它是 json 文件的一部分。这个 JSON 文件包含列表，一些属性包含字典。 1 标准化这些数据的最有效方法是什么？ 2 如果我想在整个 JSON 文件中将“testType”转换为包含“testId”元数据的数据框，我该怎么做？

我用这个命令作为

import json
import pandas as pd
from pandas.io.json import json_normalize

with open('test.json') as f:
    d=json.load(f)

type=json_normalize(data=d[:]['testType'], 
                            meta=['testId'])

它出现了 TypeError: list indices must be integers or slices, not str

或者如果我使用

import json
import pandas as pd
from pandas.io.json import json_normalize

with open('test.json') as f:
    d=json.load(f)

type=json_normalize(data=d[0]['testType'], 
                            meta=['testId'])

我可以将它转换为数据框，但它只能给我数组中的第一个元素而不是所有元素。

【问题讨论】：

您的预期输出是什么？可以展示一下吗？
谢谢。我的预期输出是 json_normalize(data=d[0]['testType'], meta=['testId']) 但包含所有行的聚合。
基本上，我想实现代码进入json文件，获取所有'testType'，将它们转换为数据框并附加'testId'
@Allen 你好艾伦，我怎样才能得到所有而不是第一条记录？成本仅适用于第一条记录。 d[0] 但是， type=json_normalize(data=d[:]['testType'], meta=['testId']) 失败。
好的，刚刚发布了一个答案。请让我知道您是否想要。

标签： python json pandas dataframe

【解决方案1】：

您可能可以这样做：

pd.concat([json_normalize(data=e['testType'], meta=['testId']) for e in d])
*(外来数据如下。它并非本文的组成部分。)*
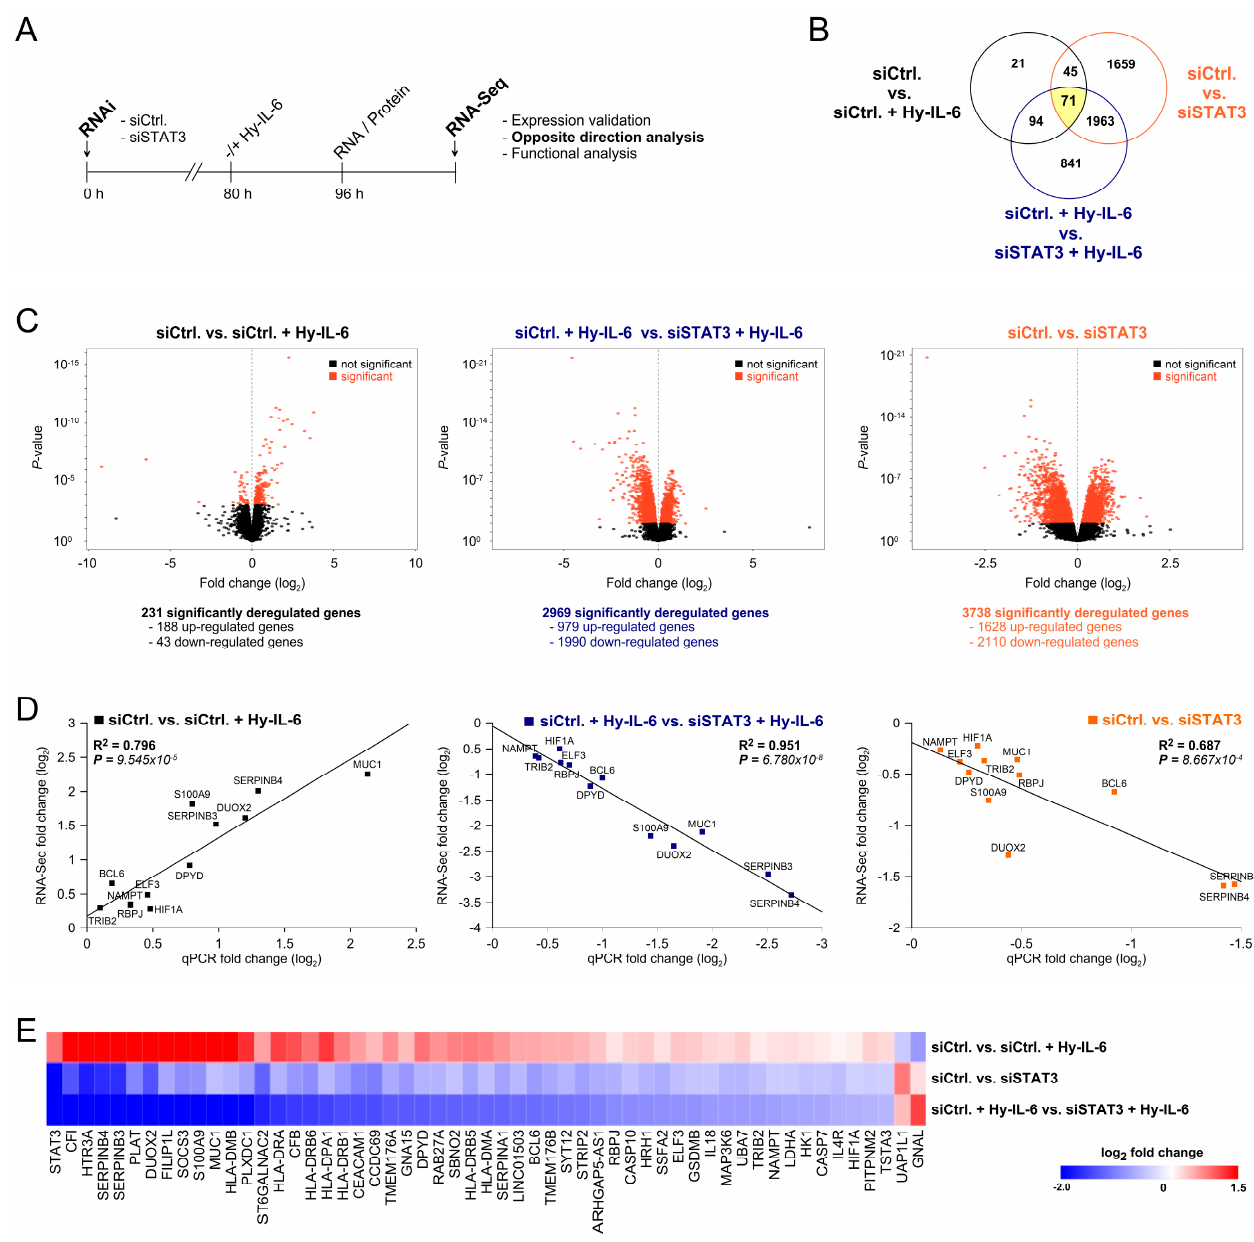
Figure 4. Target genes of the gp130/STAT3 axis. ( A ) RNA-Seq-based detection of STAT3 target genes in SW837 cells with basic or silenced STAT3 expression in the presence or absence of Hyper-IL-6. ( B ) Venn diagram of differentially expressed genes under indicated conditions ( n = 3). RNA-Seq revealed 231 (siCtrl. vs. siCtrl. + Hy-IL-6, left panel), 2969 (siCtrl. + Hy-IL-6 vs. siSTAT3 + Hy-IL-6, middle panel), and 3738 (siCtrl. vs. siSTAT3, right panel) significant genes (FDR < 0.05), respectively. ( C ) Volcano plots depicting the number and distribution of differentially up- and down-regulated genes (FDR < 0.05, red dots). ( D ) Linear model analysis correlating mRNA fold changes elucidated by RNA-Seq with qPCR values. p -values were calculated using Pearson’s correlation. ( E ) Expression profiles of genes fulfilling the Opposite Direction Analysis criteria of being upregulated on stimulation with Hyper-IL-6, and downregulated on STAT3 inhibition, and vice versa (for further information, see Table S3).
value   startDate           endDate
0   a   2019-01-01T08:00:00 2029-01-01T08:00:00
0   SG  2019-01-01T08:00:00 2029-01-01T08:00:00

【讨论】：

谢谢艾伦。 JSON文件的大小重要吗？我将上面的 json 对象保存到 'test.json' 并运行代码， open('test.json') as f: d=json.load(f) json_normalize(data=d[:],record_path='testType ',meta=['testId']) 没有错误信息。但是当我对我的原始 json 运行相同的代码（有超过 100 条记录）时，它会失败并出现错误：KeyError: 'testType'
当我运行 testype=json_normalize(data=test[0:20], record_path='testType', meta=['testId']) 就可以了。但是当我将它增加到 50 当我运行 testype=json_normalize(data=test[0:50], record_path='testType', meta=['testId']) 时，会出现同样的错误。